---------- MATERIAL TO PROCESS

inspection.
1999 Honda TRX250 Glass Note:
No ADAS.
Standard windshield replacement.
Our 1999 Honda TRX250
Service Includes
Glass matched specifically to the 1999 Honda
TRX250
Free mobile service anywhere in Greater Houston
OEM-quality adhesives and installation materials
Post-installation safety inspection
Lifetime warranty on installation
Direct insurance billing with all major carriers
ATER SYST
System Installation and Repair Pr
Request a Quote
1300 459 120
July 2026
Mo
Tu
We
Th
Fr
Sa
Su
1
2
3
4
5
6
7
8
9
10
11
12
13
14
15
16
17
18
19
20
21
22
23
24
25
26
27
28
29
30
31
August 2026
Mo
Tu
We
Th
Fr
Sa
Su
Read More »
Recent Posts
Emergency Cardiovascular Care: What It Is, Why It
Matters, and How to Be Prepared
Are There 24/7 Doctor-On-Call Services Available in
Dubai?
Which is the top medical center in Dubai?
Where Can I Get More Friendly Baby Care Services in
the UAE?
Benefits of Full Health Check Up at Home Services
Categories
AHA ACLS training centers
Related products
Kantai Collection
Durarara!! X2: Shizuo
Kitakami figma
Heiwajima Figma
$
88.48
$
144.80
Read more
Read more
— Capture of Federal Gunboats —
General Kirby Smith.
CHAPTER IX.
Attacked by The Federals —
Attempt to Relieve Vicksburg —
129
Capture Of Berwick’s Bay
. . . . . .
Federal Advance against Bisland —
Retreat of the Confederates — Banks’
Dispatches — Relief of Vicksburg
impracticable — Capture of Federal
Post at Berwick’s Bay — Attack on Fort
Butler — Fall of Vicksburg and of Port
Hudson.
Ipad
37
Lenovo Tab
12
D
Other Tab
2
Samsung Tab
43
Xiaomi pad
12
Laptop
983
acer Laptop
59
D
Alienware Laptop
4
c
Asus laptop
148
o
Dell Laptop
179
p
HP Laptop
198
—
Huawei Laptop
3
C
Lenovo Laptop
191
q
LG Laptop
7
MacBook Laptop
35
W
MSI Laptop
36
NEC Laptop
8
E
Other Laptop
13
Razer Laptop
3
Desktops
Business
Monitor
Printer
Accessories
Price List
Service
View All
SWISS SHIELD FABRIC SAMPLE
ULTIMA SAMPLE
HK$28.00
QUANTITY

--------------------

▶ _JOB_
Render every line of the records above as a JSON array of strings, one string per line, with blank lines omitted.

▶ _SOLUTION TO THIS TASK_
[
  "inspection.",
  "1999 Honda TRX250 Glass Note:",
  "No ADAS.",
  "Standard windshield replacement.",
  "Our 1999 Honda TRX250",
  "Service Includes",
  "Glass matched specifically to the 1999 Honda",
  "TRX250",
  "Free mobile service anywhere in Greater Houston",
  "OEM-quality adhesives and installation materials",
  "Post-installation safety inspection",
  "Lifetime warranty on installation",
  "Direct insurance billing with all major carriers",
  "ATER SYST",
  "System Installation and Repair Pr",
  "Request a Quote",
  "1300 459 120",
  "July 2026",
  "Mo",
  "Tu",
  "We",
  "Th",
  "Fr",
  "Sa",
  "Su",
  "1",
  "2",
  "3",
  "4",
  "5",
  "6",
  "7",
  "8",
  "9",
  "10",
  "11",
  "12",
  "13",
  "14",
  "15",
  "16",
  "17",
  "18",
  "19",
  "20",
  "21",
  "22",
  "23",
  "24",
  "25",
  "26",
  "27",
  "28",
  "29",
  "30",
  "31",
  "August 2026",
  "Mo",
  "Tu",
  "We",
  "Th",
  "Fr",
  "Sa",
  "Su",
  "Read More »",
  "Recent Posts",
  "Emergency Cardiovascular Care: What It Is, Why It",
  "Matters, and How to Be Prepared",
  "Are There 24/7 Doctor-On-Call Services Available in",
  "Dubai?",
  "Which is the top medical center in Dubai?",
  "Where Can I Get More Friendly Baby Care Services in",
  "the UAE?",
  "Benefits of Full Health Check Up at Home Services",
  "Categories",
  "AHA ACLS training centers",
  "Related products",
  "Kantai Collection",
  "Durarara!! X2: Shizuo",
  "Kitakami figma",
  "Heiwajima Figma",
  "$",
  "88.48",
  "$",
  "144.80",
  "Read more",
  "Read more",
  "— Capture of Federal Gunboats —",
  "General Kirby Smith.",
  "CHAPTER IX.",
  "Attacked by The Federals —",
  "Attempt to Relieve Vicksburg —",
  "129",
  "Capture Of Berwick’s Bay",
  ". . . . . .",
  "Federal Advance against Bisland —",
  "Retreat of the Confederates — Banks’",
  "Dispatches — Relief of Vicksburg",
  "impracticable — Capture of Federal",
  "Post at Berwick’s Bay — Attack on Fort",
  "Butler — Fall of Vicksburg and of Port",
  "Hudson.",
  "Ipad",
  "37",
  "Lenovo Tab",
  "12",
  "D",
  "Other Tab",
  "2",
  "Samsung Tab",
  "43",
  "Xiaomi pad",
  "12",
  "Laptop",
  "983",
  "acer Laptop",
  "59",
  "D",
  "Alienware Laptop",
  "4",
  "c",
  "Asus laptop",
  "148",
  "o",
  "Dell Laptop",
  "179",
  "p",
  "HP Laptop",
  "198",
  "—",
  "Huawei Laptop",
  "3",
  "C",
  "Lenovo Laptop",
  "191",
  "q",
  "LG Laptop",
  "7",
  "MacBook Laptop",
  "35",
  "W",
  "MSI Laptop",
  "36",
  "NEC Laptop",
  "8",
  "E",
  "Other Laptop",
  "13",
  "Razer Laptop",
  "3",
  "Desktops",
  "Business",
  "Monitor",
  "Printer",
  "Accessories",
  "Price List",
  "Service",
  "View All",
  "SWISS SHIELD FABRIC SAMPLE",
  "ULTIMA SAMPLE",
  "HK$28.00",
  "QUANTITY"
]